Nessuna infiltrazione o condizionamento nelle scelte gestionali. Con questa motivazione è stata questa mattina annullata dal Tribunale amministrativo regionale l’interdittiva antimafia emessa dalla Prefettura di Crotone nel novembre del 2017 nei confronti della Puliverde, società crotonese di proprietà di Cesare e Mario Spanò, rimasti coinvolti, pur non risultando indagati, nell’inchiesta denominata Jonny.

 

La società crotonese risulta più volte citata nell’ordinanza di fermo emessa dalla Procura distrettuale antimafia di Catanzaro nel maggio del 2017, dove si riporta una conversazione avvenuta tra un esponente di una consorteria mafiosa e il figlio riguardante il tentativo di imporre alla Puliverde, l’assunzione di un dipendente nell’azienda, tuttavia mai avvenuto. Per poi ricomparire a novembre nelle informative stilate dalla Guardia di Finanza. All’attenzione delle fiamme gialle finiscono parentele “scomode” e il rapporto di convivenza di una dipendente, coniugata con un soggetto ritenuto legato alla cosca Arena di Isola Capo Rizzuto e suocera di un altro colpito da un provvedimento di fermo emesso dalla procura distrettuale antimafia di Catanzaro per associazione a delinquere di stampo mafioso.

 

 

È la prima sezione del Tar (presidente Vincenzo Salamone, estensore Pierangelo Sorrentino) a smontare però ogni collegamento.
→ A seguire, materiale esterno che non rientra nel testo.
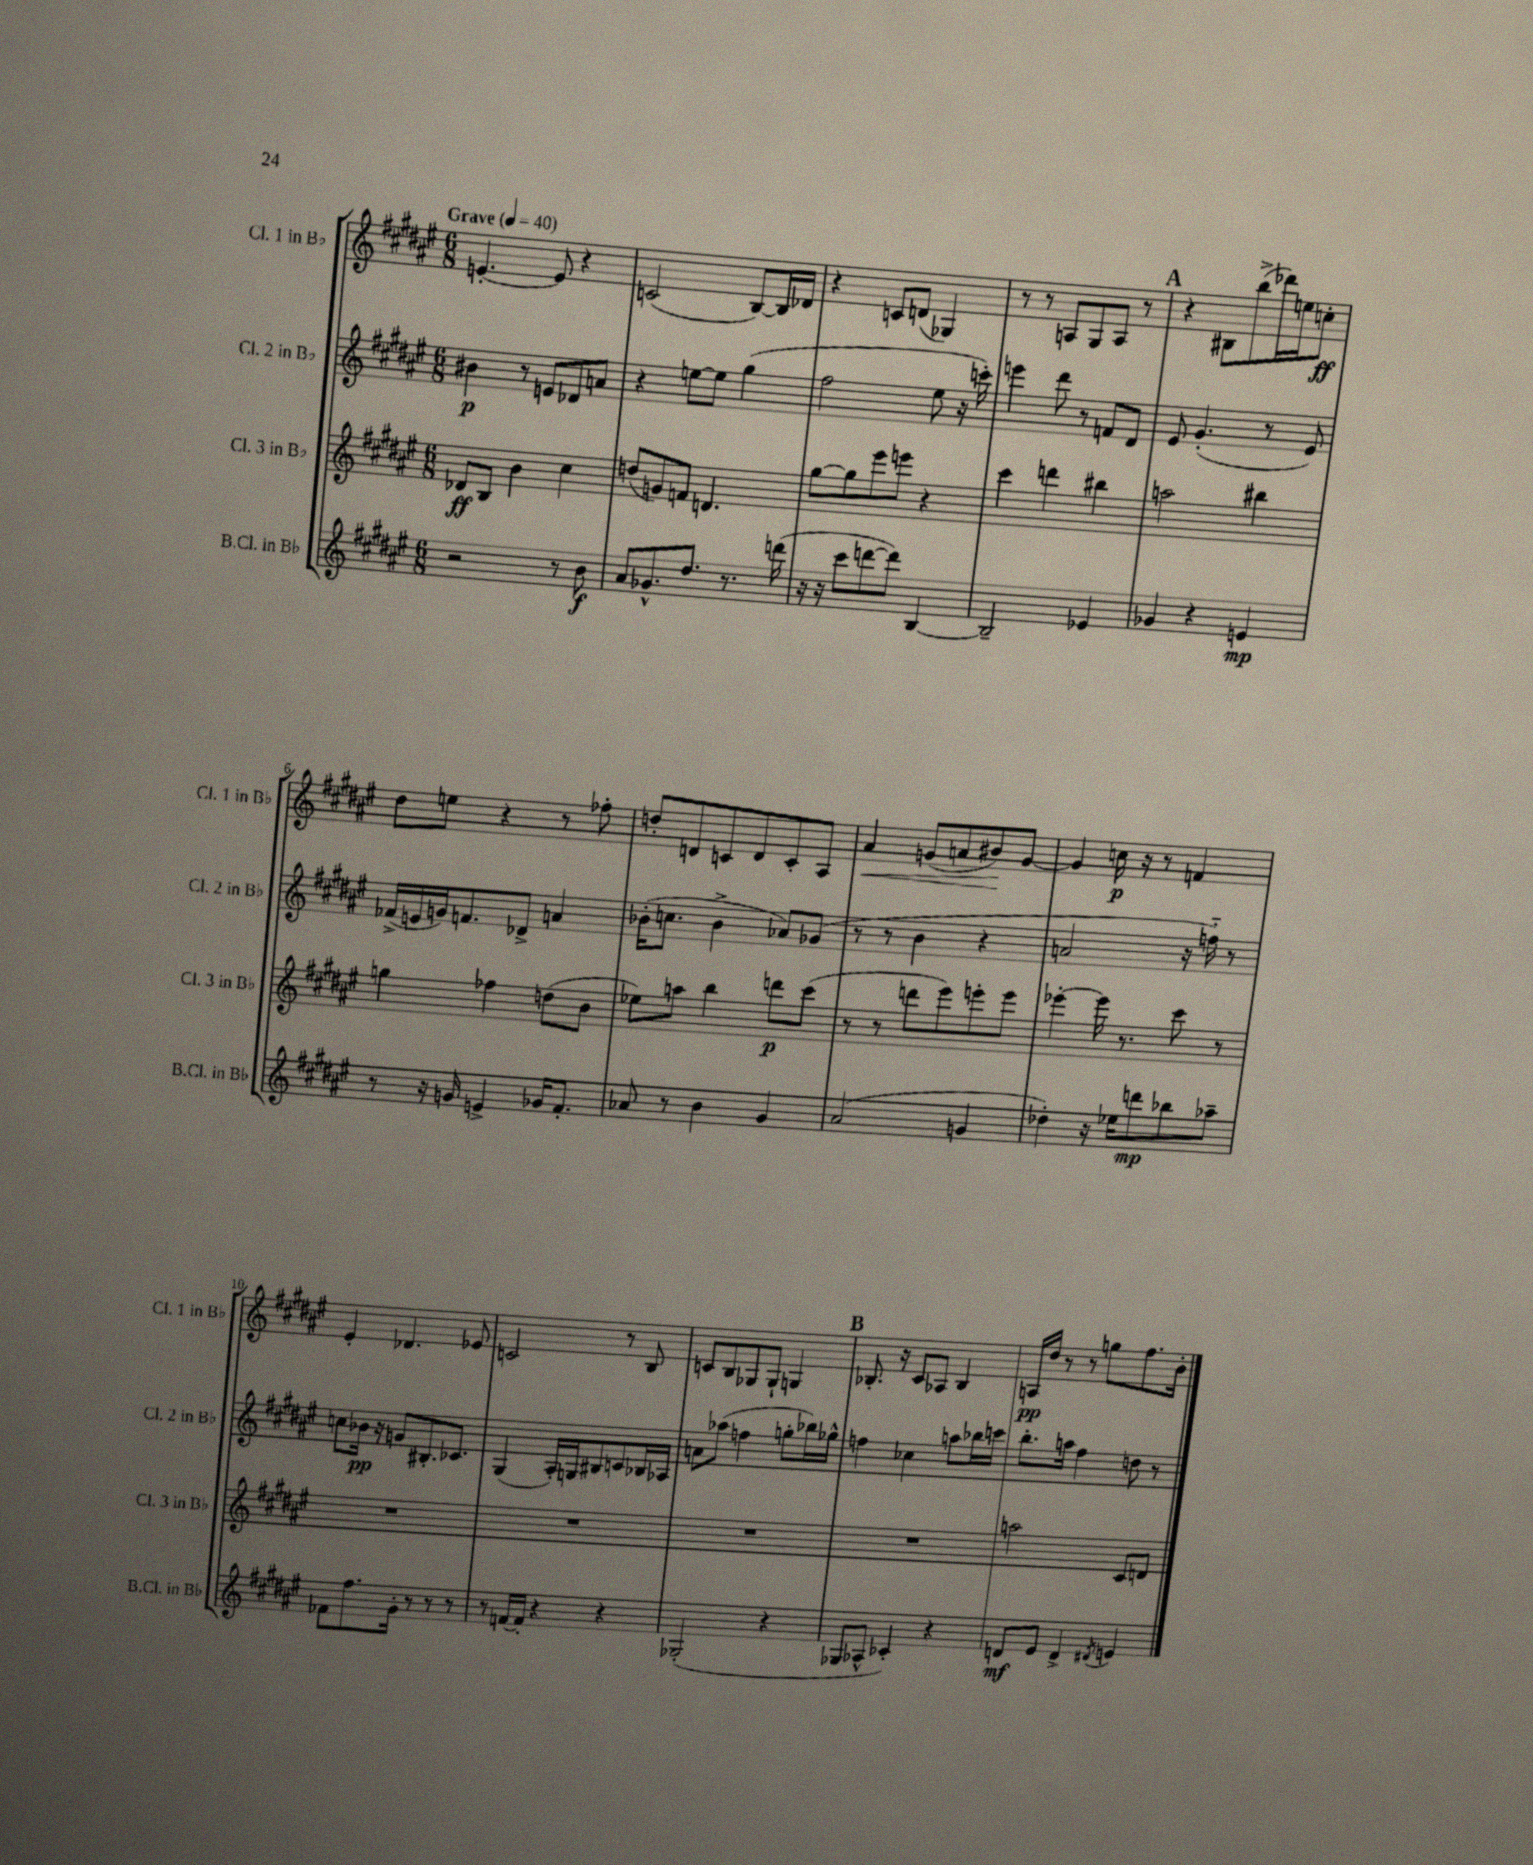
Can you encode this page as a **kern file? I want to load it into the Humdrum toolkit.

Nel primo caso, per i giudici amministrativi, il condizionamento non sarebbe sufficientemente provato poiché la conversazione intercettata risulta avvenuta tra persone del tutto estranee e slegate alla compagine societaria; nel secondo caso, il rapporto di parentela o di convivenza non prova l’influenza, anche indiretta, nelle decisioni della Puliverde.

 

 

 “Non sono stati prodotti – scrivono i giudici - da parte delle amministrazioni atti o elementi concreti, al di là dei vincoli familiari di una dipendente su una compagine di complessivi 135 lavoratori nel 2017 e di colloqui telefonici intercorsi tra soggetti terzi, dai quali sia possibile desumere la sussistenza di tentativi di infiltrazione mafiosa o dai quali comunque risulti che l'attività di impresa possa, anche in modo indiretto, agevolare le attività criminose”.